Dormir poco, tener problemas para conciliar el sueño, deja charcos en el entendimiento. Como cuando baja la marea y el agua salada se queda atrapada entre la arena. Hay un momento en el que no se tiene la certeza de estar despierto o dormido. La otra mañana, justo cuando estaba amaneciendo, me asomé a la ventana y vi a lo lejos el campo. Pero el campo ya no era tal, no había árboles y la tierra fértil había sido sustituida por arena gris. Una nube de polvo lo cubría todo, confiriendo al paisaje cierta luz fantasmagórica. El desierto ya estaba más allá del Estrecho, ahora ocupaba lo que hasta ayer era una pradera. “Esto va a ser que estoy dormido”, me dije. De repente escuché los gritos acompasados de una mujer, entonces supe que ya estaba despierto. Aquellos gemidos procedían del piso superior, era mi vecina haciendo el amor con su marido, las paredes son de papel, la intimidad es un concepto relativo en las colmenas urbanas.
Ya despierto, con una consciencia espantosa, imaginé lo que se verá desde mi ventana en el futuro, cuando yo ya no esté ni despierto ni dormido ¿Qué verán las personas que habiten esta casa? Dentro de no mucho, nadie recordará cómo de verde era todo. No sabrán cómo huele la tierra cuando se moja, no experimentarán el inevitable sentimiento de melancolía asociado a la lluvia que cala más aún que el agua.
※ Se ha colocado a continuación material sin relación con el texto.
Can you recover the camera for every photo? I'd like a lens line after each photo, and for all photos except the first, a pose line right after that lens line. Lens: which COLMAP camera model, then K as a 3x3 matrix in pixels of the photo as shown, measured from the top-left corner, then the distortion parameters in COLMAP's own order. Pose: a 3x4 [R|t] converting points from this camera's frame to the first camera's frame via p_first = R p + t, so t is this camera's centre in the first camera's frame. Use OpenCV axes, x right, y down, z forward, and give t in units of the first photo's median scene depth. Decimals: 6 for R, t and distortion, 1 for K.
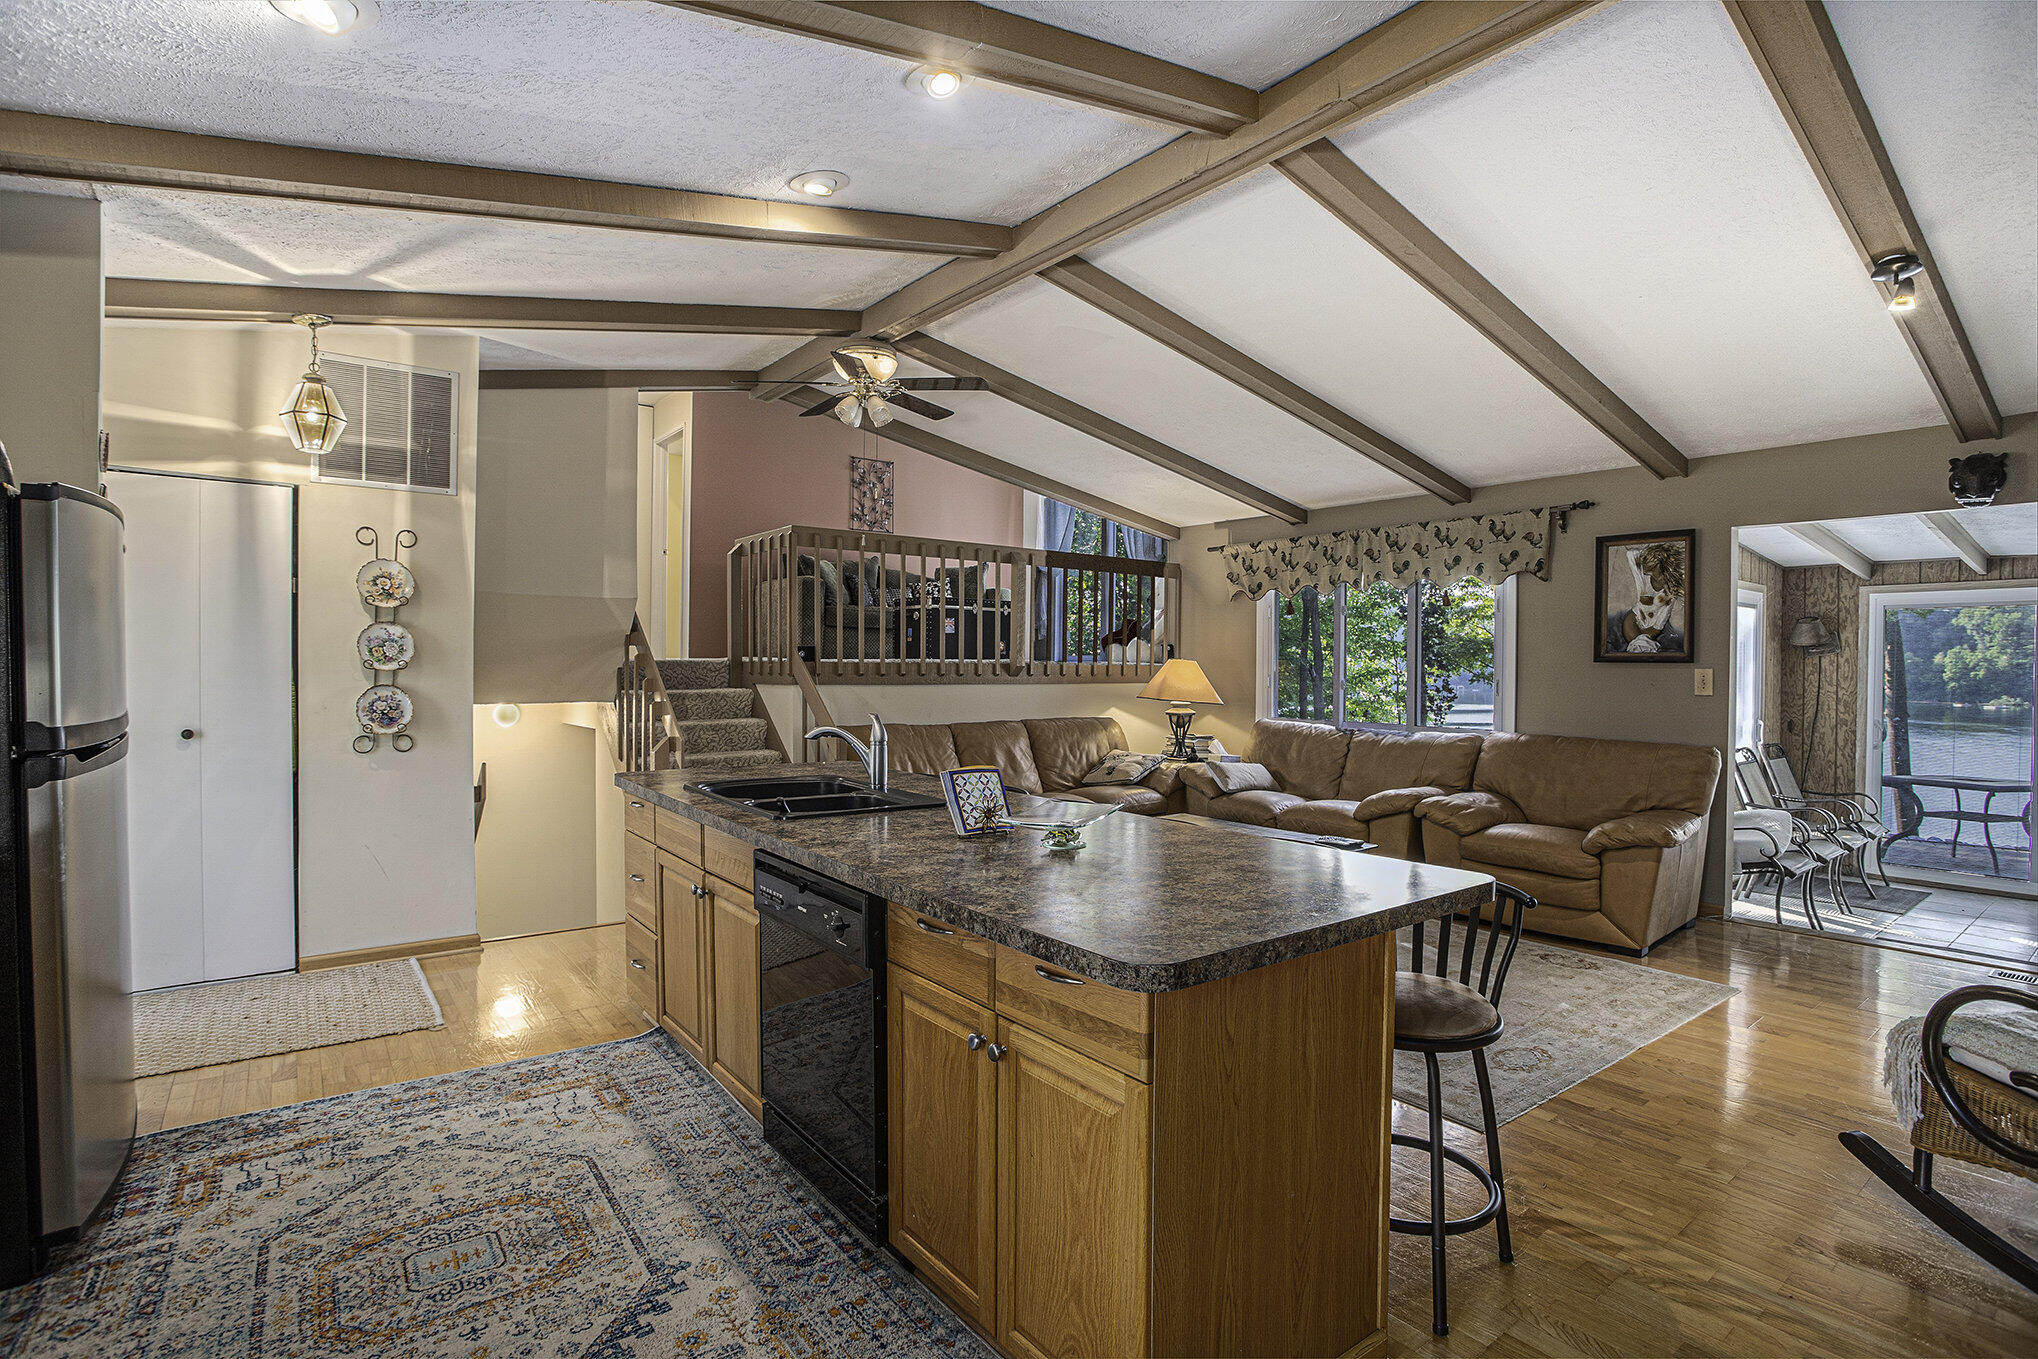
lens RADIAL K [[987.6, 0, 1018.5], [0, 987.6, 676.4], [0, 0, 1]] dist [-0.077824, 0.035141]
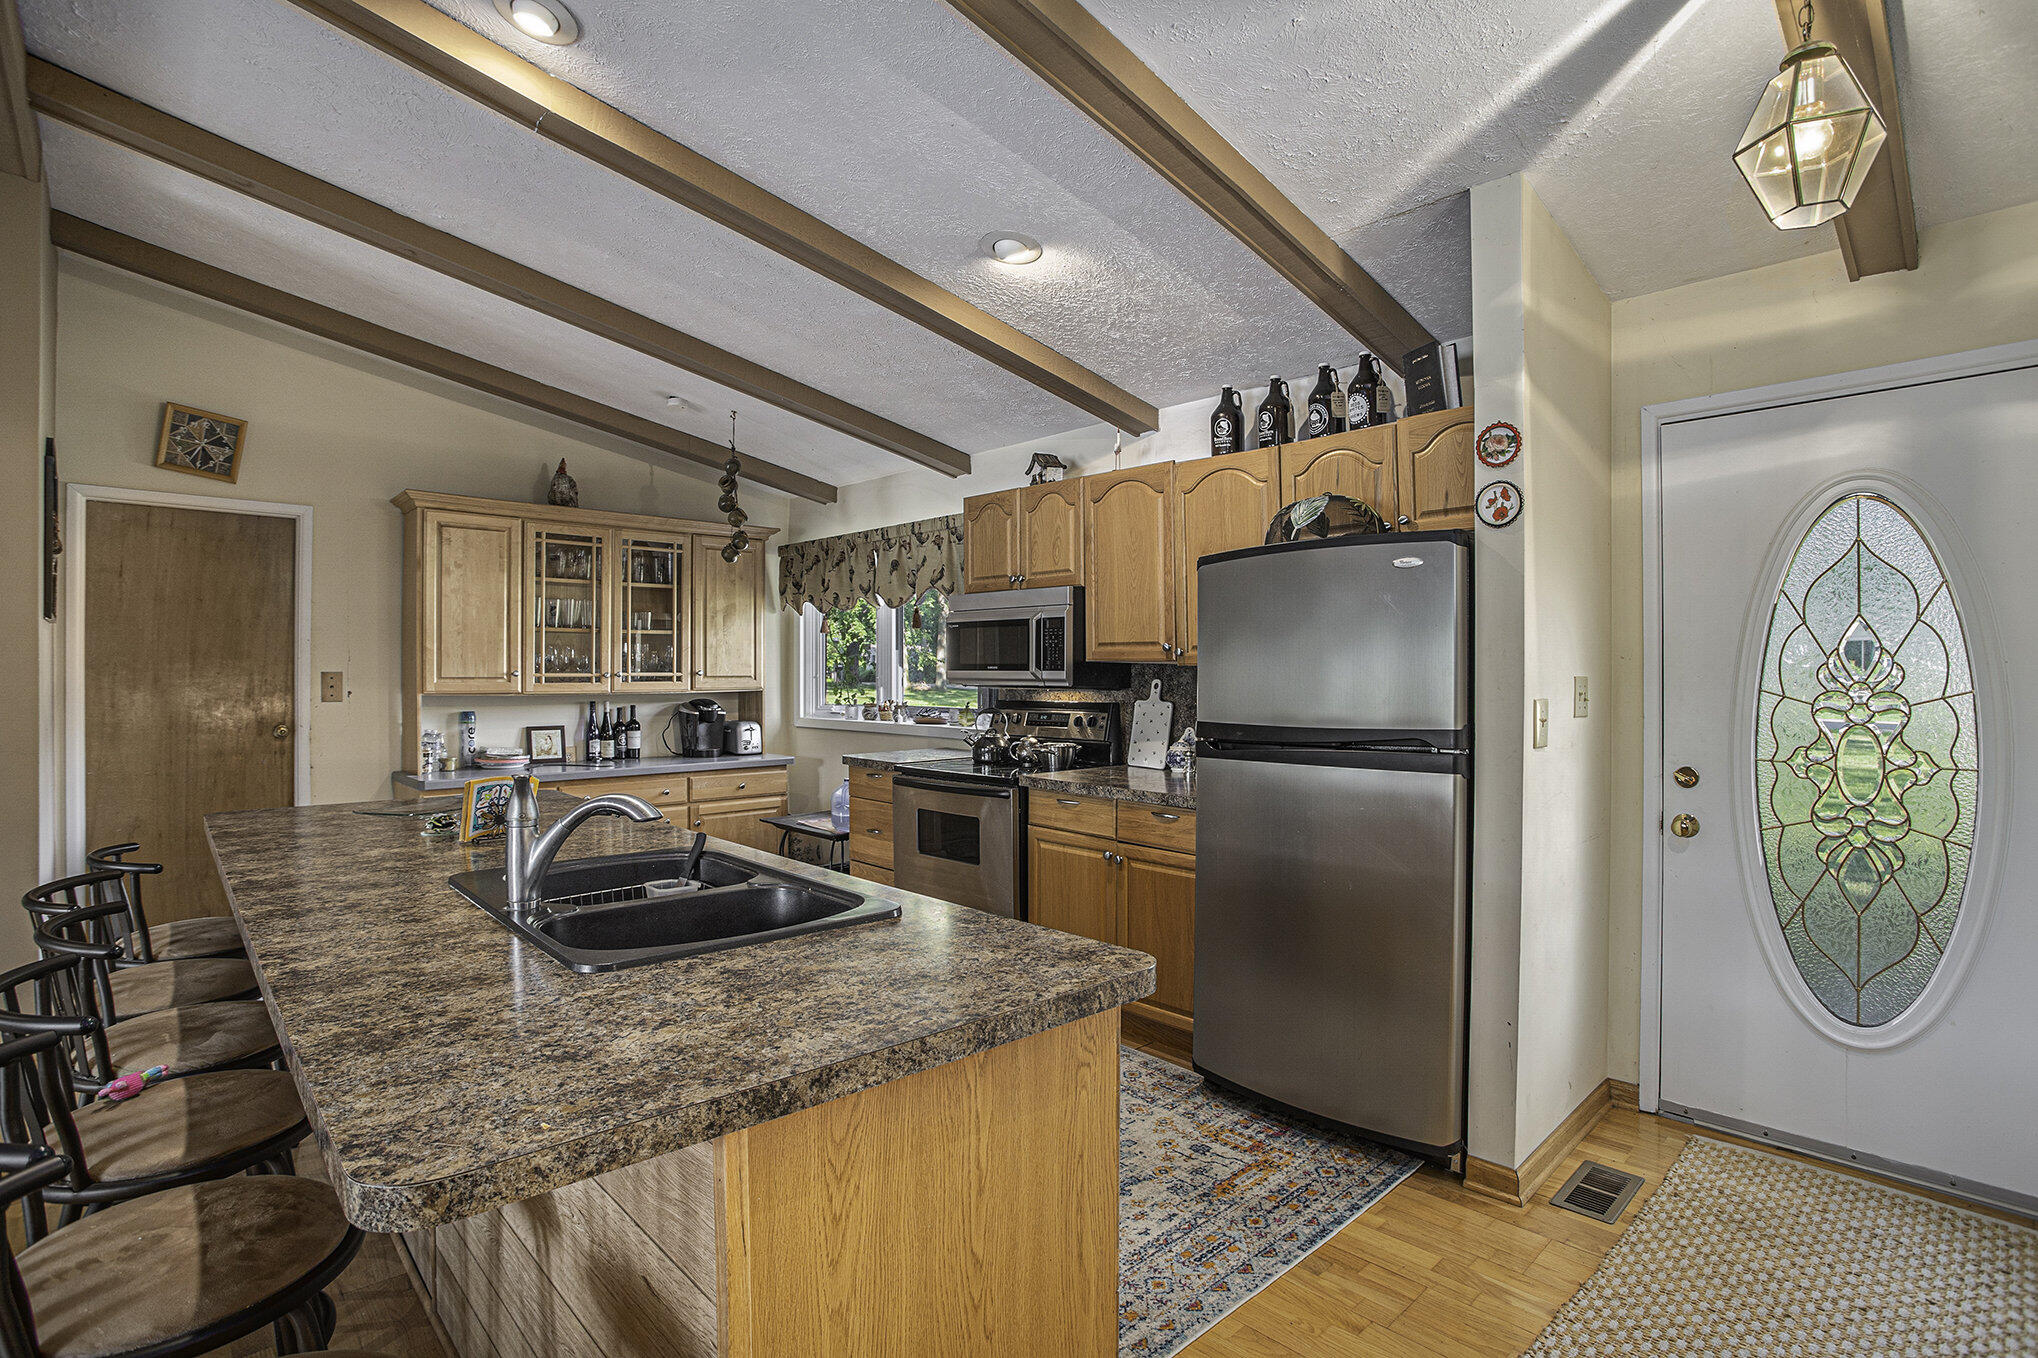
lens RADIAL K [[989.6, 0, 1018.0], [0, 989.6, 679.8], [0, 0, 1]] dist [-0.073823, 0.030558]
pose [[-0.994789, -0.009565, -0.101508, -0.212704], [-0.011315, 0.999797, 0.016677, -0.012326], [0.101328, 0.017739, -0.994695, 0.931969]]
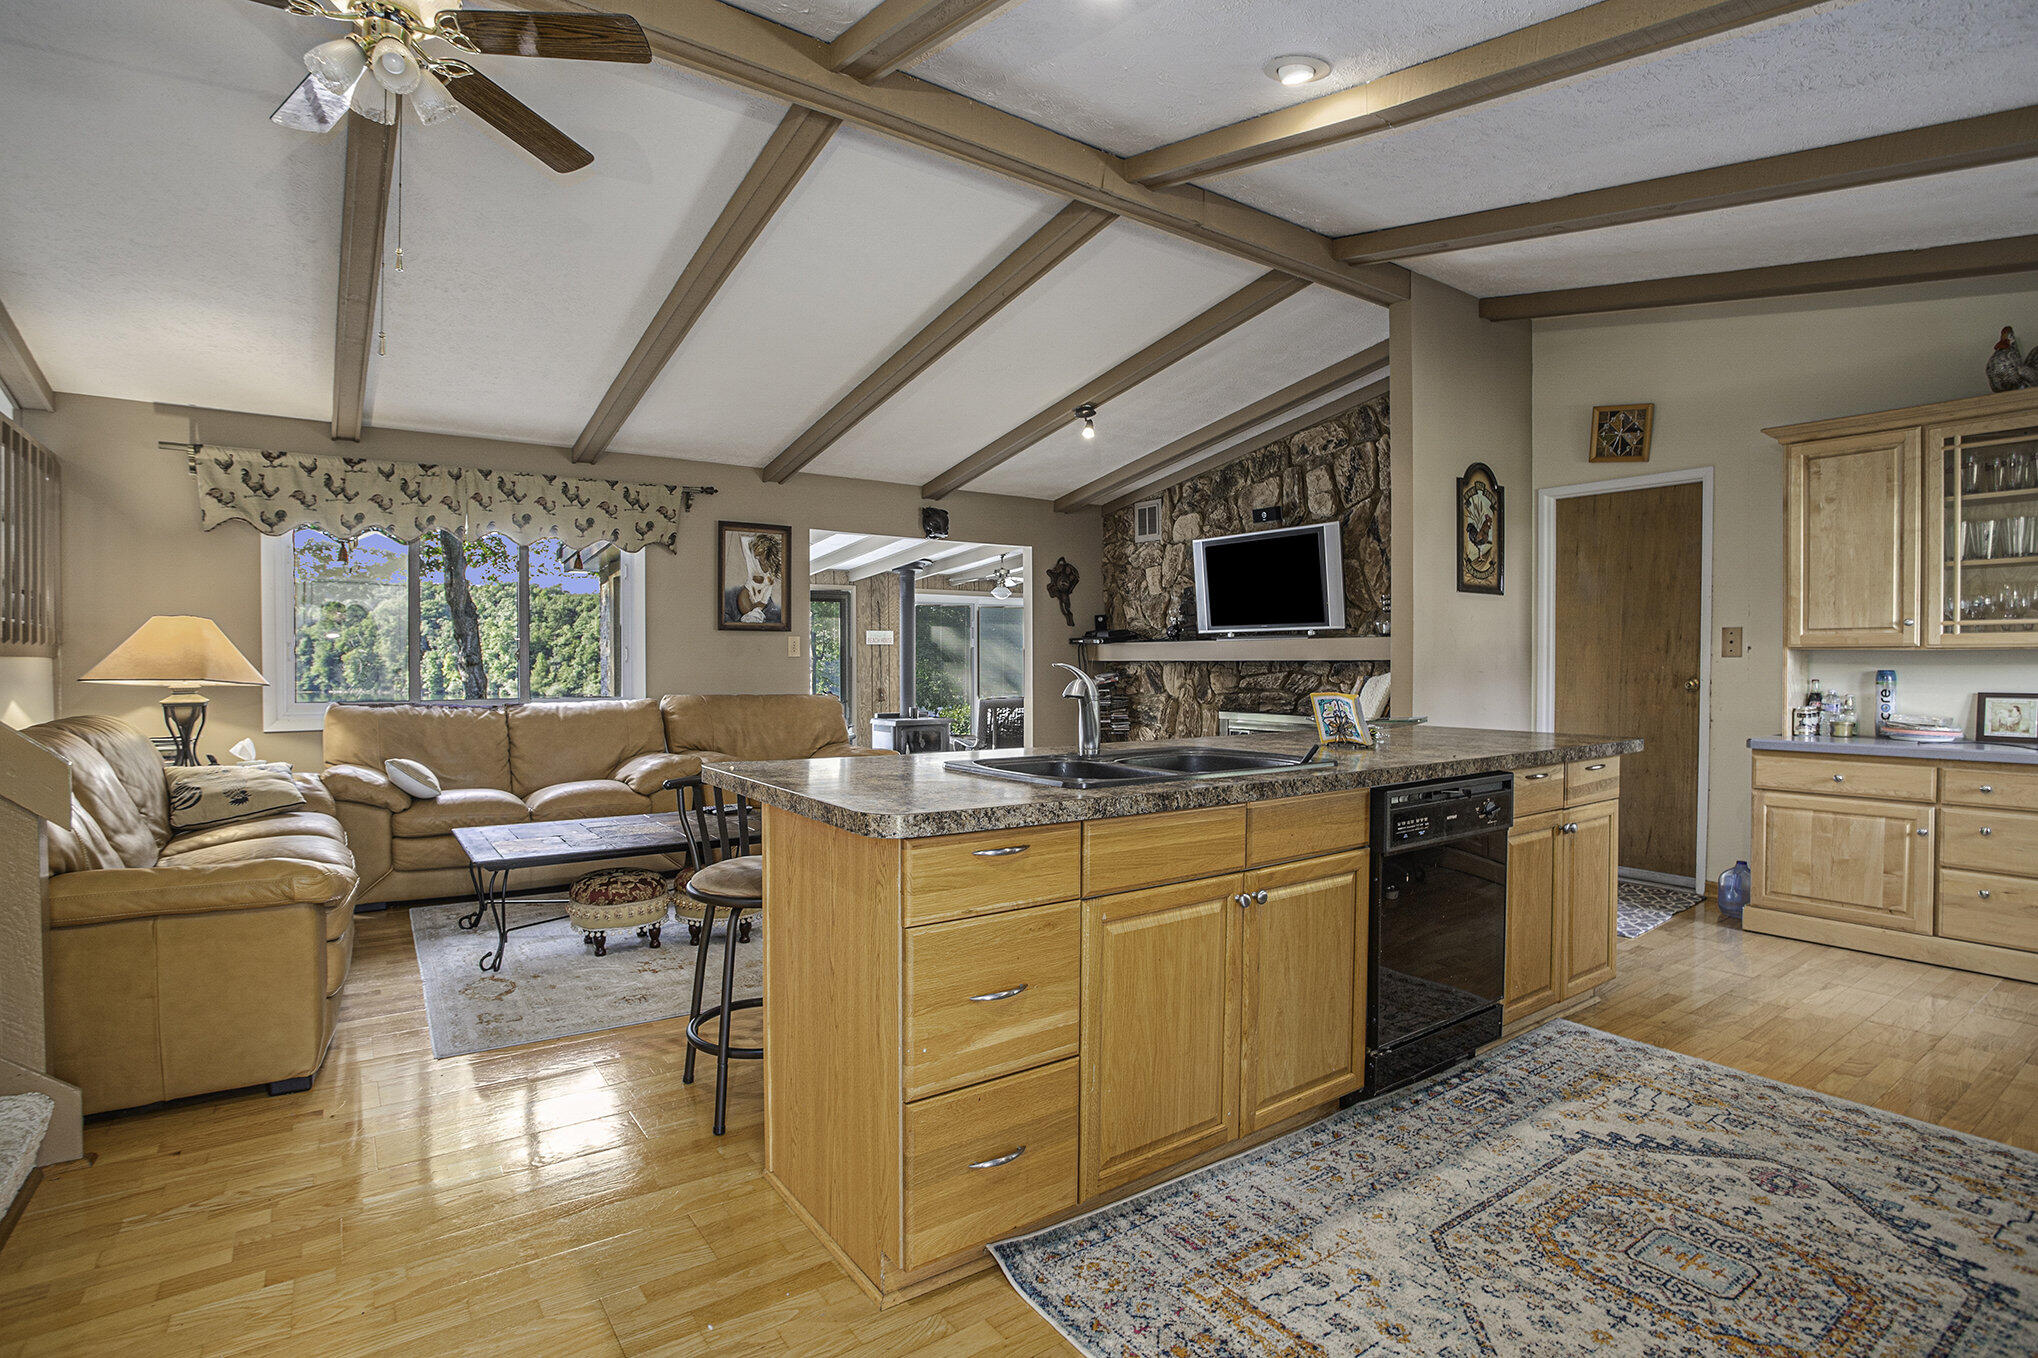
lens RADIAL K [[998.0, 0, 1018.3], [0, 998.0, 676.4], [0, 0, 1]] dist [-0.072232, 0.030178]
pose [[0.034439, -0.024004, 0.999118, -0.583065], [0.013076, 0.999637, 0.023566, 0.017738], [-0.999321, 0.012253, 0.034741, 0.621693]]
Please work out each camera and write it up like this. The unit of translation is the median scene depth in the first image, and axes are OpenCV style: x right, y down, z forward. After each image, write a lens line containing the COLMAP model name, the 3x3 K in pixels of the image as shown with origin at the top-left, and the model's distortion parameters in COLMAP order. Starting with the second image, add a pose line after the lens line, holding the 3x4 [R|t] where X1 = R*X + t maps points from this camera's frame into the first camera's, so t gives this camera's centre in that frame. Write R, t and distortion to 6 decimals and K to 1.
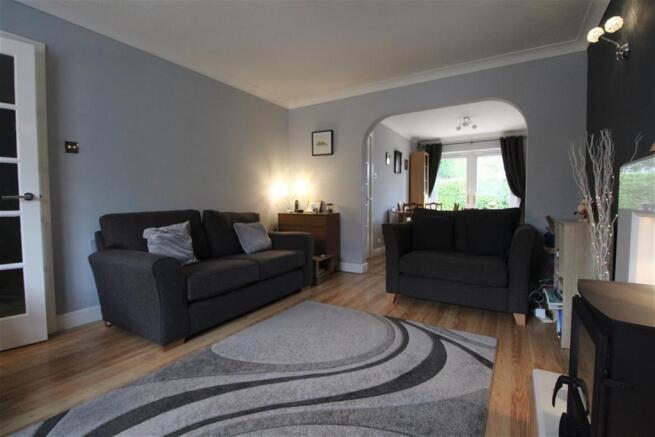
lens RADIAL K [[304.0, 0, 326.6], [0, 304.0, 213.6], [0, 0, 1]] dist [0.000056, -0.015008]
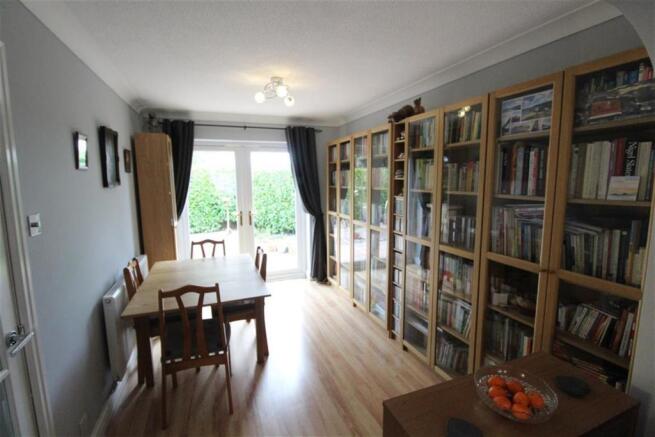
lens RADIAL K [[304.0, 0, 326.6], [0, 304.0, 213.6], [0, 0, 1]] dist [0.000056, -0.015008]
pose [[0.600700, -0.100563, 0.793124, 0.077154], [0.043138, 0.994689, 0.093449, -0.110118], [-0.798310, -0.021921, 0.601848, 0.490934]]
La sangre corre deprisa en primavera, rejuveneciéndolo todo, incluso a mi vecina, recordándonos que la vida se abre paso contra lo que sea. Pero la primavera agoniza devorada por el implacable verano, como el otoño cae rendido a los pies del invierno.
Entonces escucho la voz de Sabina cantando “¿Quién me ha robado el mes de abril?” No hallo respuesta, solo constato que los tiempos cambian, los meteorológicos también. Entonces me alegro de haber pasado ya la cincuentena, porque sé que aunque no veré el fin del reguetón, tampoco veré un páramo ocupando lo que hoy es hierba, margaritas y amapolas silvestres. No escucharé la nada, en lugar del piar de los vencejos a la caída de la tarde, como escucho hoy.
Estoy seguro de que muchos de los que dicen que no existe el cambio climático, que todo es un cuento chino, que lo que sí que existe es “Perro Sánchez” y el contubernio judeo-masónico bolivariano, cambiarán de bando y dirán sin empacho que ya advirtieron de lo que pasaría. Nadie podrá contradecirles porque la memoria desaparece más rápido que las reservas de agua de los pantanos. A las hemerotecas se las lleva el viento, las fotos se borran de la tarjeta de memoria cuando se han visto varias veces. En este mundo adolescente y friki hay que dejar todo el espacio al presente. Muera pues el pasado, mueran los orígenes y los recuerdos, muera la experiencia, como muere todo lo intangible, lo que no tiene precio, lo que no cotiza. Alguien innombrable gritó en una prestigiosa universidad “¡Muera la inteligencia!”. Cuando vence la desmemoria reaparecen los demonios.
El paraíso en la tierra, del que hablaban los andalusíes en la Edad Media, se habrá convertido en el desierto de Laurence de Arabia, pero nadie sabrá que no siempre fue así. Nadie se sentirá culpable, nadie renegará de sus antepasados que desecaron Doñana, pusieron olivos en regadío, llenaron de mangos la Axarquía, de campos de golf el litoral y compraron pantalones vaqueros con aspecto de viejos, conseguidos gracias a gastar el agua que no había. Nadie sabrá entonces que tuvimos la información suficiente, que sabíamos que la tierra que dejábamos en herencia estaba herida y no hicimos nada salvo negar la realidad para sacar una tajada efímera.
Desde mi ventana no se ven las palmeras del Caribe mecidas por el viento, sólo puedo imaginármelas ágiles y frescas de humedad tropical. Me imagino también un futuro con las últimas colonias de humanos aisladas, defendiendo un trozo de césped como los gorilas de montaña se aferran a una rama protectora, sin saber cómo llegaron a esta situación, ni quién les robó su selva ecuatorial. Ni siquiera habrá peces en la mar, habrá plásticos indegradables, de esos que ya llevamos en la sangre. No es buena idea cambiar hematíes por polímeros.
Todas estas ensoñaciones deberían quedarse en las chorradas que a uno se le ocurren cuando no tiene claro si está despierto o dormido, exageraciones de una mente cuentista como la mía. Pero me temo que como siempre, la realidad es capaz de superar con mucho a la ficción.